Search code examples
javaluceneapache-commons-digester

Commons Digester: How to build complex, XML-based queries with Apache Lucene?


I need to build a XML-based query with Apache Lucene and Commons Digester.

My docs have this format:

<doc>
<id>361492799</id>
<title>Dan1</title>
<description>We had another Flickr meetup in Rochester, the biggest that Ive been to. 12 people showed up.Da, he was to the right.</description>
<time>18934934</time>
<tags>flickrmeetup rochester dan totheright 200701</tags>
<geo><latitude>324234</latitude><longitude>28342349</longitude></geo>
<event>135961</event>
</doc>

And the query is actually also a document that I need to compare with the entire collection. Each attribute has a different similarity metric. For example, "description" has tf-idf cosine similarity. "Time" is just the difference and "latitude" + "longitude" is compared using the haversine distance.

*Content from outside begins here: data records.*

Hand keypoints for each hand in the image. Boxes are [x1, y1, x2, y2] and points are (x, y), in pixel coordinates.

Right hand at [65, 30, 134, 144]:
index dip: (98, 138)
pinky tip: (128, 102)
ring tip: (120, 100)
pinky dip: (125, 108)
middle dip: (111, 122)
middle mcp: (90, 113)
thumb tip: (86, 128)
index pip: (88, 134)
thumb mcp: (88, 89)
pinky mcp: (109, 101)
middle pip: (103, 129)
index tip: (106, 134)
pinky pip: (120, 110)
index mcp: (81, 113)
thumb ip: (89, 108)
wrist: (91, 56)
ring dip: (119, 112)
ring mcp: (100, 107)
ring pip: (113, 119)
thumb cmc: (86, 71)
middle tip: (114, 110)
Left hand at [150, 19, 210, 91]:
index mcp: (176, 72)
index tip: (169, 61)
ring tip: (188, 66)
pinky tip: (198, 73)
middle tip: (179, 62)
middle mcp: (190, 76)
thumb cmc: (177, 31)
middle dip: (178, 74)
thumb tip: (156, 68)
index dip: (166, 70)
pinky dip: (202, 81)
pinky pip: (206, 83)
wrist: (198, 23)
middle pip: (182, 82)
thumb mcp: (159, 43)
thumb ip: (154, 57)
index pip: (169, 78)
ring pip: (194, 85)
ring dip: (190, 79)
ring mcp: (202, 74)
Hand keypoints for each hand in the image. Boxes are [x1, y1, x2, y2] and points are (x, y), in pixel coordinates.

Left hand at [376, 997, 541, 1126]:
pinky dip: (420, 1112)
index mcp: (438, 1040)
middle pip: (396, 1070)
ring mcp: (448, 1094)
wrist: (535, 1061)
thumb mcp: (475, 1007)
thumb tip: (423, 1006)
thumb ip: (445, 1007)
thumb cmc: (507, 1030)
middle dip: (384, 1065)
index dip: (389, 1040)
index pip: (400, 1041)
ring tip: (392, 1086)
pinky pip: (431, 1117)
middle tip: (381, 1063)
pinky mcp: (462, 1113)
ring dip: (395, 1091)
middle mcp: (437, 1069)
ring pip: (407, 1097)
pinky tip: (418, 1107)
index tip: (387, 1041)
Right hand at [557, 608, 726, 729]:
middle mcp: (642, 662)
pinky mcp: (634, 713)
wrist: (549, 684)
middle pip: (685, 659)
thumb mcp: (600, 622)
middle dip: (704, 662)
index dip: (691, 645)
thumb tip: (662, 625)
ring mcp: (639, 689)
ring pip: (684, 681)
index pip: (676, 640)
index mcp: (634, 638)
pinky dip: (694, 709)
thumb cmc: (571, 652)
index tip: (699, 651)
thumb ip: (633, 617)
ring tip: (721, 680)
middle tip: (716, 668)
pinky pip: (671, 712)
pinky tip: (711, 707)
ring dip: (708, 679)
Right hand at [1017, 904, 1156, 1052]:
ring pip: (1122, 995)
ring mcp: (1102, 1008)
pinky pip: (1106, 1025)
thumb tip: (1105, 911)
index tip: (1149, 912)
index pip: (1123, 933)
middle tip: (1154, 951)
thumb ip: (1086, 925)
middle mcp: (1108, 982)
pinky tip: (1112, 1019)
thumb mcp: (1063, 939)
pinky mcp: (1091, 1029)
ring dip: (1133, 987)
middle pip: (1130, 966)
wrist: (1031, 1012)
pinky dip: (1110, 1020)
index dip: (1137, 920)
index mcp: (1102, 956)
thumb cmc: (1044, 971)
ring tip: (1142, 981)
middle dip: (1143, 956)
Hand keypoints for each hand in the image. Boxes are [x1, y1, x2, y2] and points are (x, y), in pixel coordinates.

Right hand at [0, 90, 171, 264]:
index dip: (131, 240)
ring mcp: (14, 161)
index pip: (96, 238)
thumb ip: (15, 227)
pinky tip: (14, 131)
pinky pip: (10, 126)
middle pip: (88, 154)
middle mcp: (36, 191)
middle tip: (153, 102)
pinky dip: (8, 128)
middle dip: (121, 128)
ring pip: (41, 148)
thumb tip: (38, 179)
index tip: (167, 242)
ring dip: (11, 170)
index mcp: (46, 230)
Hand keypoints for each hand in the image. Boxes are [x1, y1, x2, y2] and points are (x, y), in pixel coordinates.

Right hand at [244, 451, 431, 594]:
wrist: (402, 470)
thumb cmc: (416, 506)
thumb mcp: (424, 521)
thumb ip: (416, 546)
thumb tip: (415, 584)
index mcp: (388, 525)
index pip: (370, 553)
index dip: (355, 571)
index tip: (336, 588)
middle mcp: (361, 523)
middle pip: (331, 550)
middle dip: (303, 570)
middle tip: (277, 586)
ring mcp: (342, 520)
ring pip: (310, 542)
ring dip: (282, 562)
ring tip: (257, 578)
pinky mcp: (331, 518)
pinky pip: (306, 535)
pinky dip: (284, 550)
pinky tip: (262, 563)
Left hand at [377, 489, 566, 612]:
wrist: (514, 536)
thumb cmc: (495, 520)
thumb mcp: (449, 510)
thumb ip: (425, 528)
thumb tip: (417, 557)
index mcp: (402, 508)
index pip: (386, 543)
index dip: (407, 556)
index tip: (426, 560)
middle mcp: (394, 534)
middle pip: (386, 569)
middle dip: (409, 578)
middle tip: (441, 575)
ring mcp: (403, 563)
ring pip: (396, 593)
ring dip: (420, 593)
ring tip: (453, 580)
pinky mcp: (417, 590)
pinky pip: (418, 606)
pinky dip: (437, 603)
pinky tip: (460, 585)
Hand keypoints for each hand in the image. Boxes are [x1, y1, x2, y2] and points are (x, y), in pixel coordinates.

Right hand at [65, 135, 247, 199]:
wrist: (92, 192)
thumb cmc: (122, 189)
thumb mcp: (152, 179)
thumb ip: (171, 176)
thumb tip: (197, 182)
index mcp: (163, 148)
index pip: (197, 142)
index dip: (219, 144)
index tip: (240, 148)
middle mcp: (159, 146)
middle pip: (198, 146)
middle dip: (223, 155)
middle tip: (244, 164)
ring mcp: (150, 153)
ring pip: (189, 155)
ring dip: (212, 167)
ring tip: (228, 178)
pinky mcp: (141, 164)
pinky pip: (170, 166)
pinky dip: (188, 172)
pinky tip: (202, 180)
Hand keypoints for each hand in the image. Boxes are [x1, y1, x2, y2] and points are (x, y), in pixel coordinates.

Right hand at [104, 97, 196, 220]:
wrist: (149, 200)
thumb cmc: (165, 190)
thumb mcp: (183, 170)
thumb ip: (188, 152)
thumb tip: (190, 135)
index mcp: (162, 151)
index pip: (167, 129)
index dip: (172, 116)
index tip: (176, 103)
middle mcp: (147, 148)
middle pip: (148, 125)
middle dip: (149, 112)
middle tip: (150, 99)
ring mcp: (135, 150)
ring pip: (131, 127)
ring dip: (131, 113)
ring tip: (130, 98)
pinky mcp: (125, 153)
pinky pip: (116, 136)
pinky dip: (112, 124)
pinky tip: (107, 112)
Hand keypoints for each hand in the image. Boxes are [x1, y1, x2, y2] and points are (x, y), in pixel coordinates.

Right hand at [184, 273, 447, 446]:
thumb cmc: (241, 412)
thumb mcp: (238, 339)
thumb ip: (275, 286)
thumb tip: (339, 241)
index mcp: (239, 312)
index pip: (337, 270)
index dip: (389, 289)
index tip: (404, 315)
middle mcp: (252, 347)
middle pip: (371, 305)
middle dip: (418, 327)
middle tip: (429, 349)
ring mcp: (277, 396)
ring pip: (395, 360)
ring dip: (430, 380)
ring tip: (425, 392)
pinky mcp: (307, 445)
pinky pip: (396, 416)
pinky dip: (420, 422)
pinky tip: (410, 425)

For now I've only performed searches with simple textual queries such as "word1 word2". How can I build more complex queries instead ?

Thanks


Solution

  • I need to build a XML-based query with Apache Lucene and Commons Digester.

    This article should help you get started

    for analysing content from xml, take a look at TIKA

    Apache Tika - a content analysis toolkit

    Apache Tika™ is a toolkit for detecting and extracting metadata and structured text content from various documents using existing parser libraries.